The opening title sequence was created by noted television director Reza S. Badiyi. Early shows began with a cold open suggesting the sinister plot for the night's program, then cut to a big ocean wave and the start of the dynamic theme song. A fast zoom-in to the top balcony of the Ilikai Hotel would follow, where McGarrett turns to face the camera, followed by many quick-cuts and freeze-frames of Hawaiian scenery, and Hawaiian-Chinese-Caucasian model Elizabeth Malamalamaokalani Logue turning to face the camera. A grass-skirted hula dancer from the pilot episode is seen, played by Helen Kuoha-Torco who later became a real-life professor of business technology at Windward Community College. The opening scene winds up with shots of the supporting players, and the flashing blue light of a police motorcycle racing through a Honolulu street.

At the conclusion of each episode, after the obligatory "Book 'emDanno!", Jack Lord would narrate a teaser for the next week's episode, often emphasizing the "guest villain", especially if the villain was a recurring character, such as played by actor Hume Cronyn. He would say: "This is Jack Lord inviting you to be with us next week for <name of episode>" and then closing the preview by saying, "Be here. Aloha." The teasers were removed from the syndicated episodes to clear time for additional commercial sales, although most have been restored in DVD releases from the second season onward.

There are two versions of the closing credits portion of the show. During the first season, the theme music was played over a short film of a flashing blue light attached to the rear of a police motorcycle in Waikiki heading west (the film is shown at twice the normal speed, as can be seen from people crossing a street behind the police motorcycle).

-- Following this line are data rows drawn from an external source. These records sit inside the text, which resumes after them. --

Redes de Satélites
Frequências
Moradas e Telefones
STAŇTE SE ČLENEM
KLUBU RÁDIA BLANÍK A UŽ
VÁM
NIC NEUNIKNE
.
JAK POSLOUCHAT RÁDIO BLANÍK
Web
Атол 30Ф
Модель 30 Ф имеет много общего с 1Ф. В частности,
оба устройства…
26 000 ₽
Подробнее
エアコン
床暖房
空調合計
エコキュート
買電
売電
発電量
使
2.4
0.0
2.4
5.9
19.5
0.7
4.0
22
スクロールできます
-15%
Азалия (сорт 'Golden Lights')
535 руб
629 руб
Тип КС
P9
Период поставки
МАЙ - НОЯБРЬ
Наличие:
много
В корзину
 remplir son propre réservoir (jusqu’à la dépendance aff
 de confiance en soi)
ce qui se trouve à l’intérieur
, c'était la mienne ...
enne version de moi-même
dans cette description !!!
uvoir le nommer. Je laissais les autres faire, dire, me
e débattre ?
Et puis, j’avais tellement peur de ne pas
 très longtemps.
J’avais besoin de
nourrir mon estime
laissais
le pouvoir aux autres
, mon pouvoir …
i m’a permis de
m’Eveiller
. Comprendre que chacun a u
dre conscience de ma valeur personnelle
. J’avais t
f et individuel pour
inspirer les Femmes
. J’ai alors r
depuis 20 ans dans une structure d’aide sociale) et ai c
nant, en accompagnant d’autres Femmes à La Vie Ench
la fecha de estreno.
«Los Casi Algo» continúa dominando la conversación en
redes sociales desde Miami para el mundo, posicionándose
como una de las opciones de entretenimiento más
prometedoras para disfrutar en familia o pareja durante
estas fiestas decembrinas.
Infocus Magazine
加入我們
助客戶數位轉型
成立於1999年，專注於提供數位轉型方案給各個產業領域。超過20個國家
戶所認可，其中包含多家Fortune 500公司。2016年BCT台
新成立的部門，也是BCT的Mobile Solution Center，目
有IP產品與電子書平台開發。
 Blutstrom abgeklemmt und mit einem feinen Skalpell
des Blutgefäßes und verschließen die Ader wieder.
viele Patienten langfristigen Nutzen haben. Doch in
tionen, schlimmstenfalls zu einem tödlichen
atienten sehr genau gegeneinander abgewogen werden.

In later seasons, the same music played over film of some outrigger canoeists battling the surf.

Legacy

The show was the longest running crime show on American television until Law & Order surpassed it in 2003. The popularity of the Hawaii Five-O format spawned various police dramas on all the major television networks.

Known for the location, theme song, and ensemble cast, Hawaii Five-O is also noted for its liberal use of exterior location shooting throughout the entire twelve seasons. A typical episode, on average, would have at least two-thirds of all footage shot on location, as opposed to a "typical" show of the time which would be shot largely on sound stages and backlots. It is also remembered for its relatively unique setting, notable during a time when most crime dramas of the era were set in or around the Los Angeles area.

The term "Five-O" was adopted by American youth culture as a street slang term for the police.

The Hawaiian-based television show Magnum, P.I. was created after Hawaii Five-O ended its run, in order to make further use of the expensive production facilities created there for Five-O. The first few Magnum P.I. episodes made direct references to Five-O, suggesting that it takes place in the same fictional universe.[6]

The vast majority of characters in the show were Caucasian, whereas only 40% of the population of the state identified themselves as non-Hispanic Caucasian. However, many local people were cast in the show, which was ethnically diverse by the standards of the late 1960s. The first run and syndication were seen by an estimated 400,000,000 people around the world.

A measure of the show's high popularity was that it was lampooned in Mad Magazine, in a typical not-very-subtle satire called "How-Are-Ya Five-O", which appeared in 1971. The characters were renamed Steve "McGarrish" and "Dummy" Williams.

The closing-credits image of the police car's flashing light point-of-view would be satirized years later in the opening credits of the TV series Police Squad!andThe Naked Gun film series. Coincidentally, those shows starred Leslie Nielsen, who was one of the guest cast in the Hawaii Five-O pilot.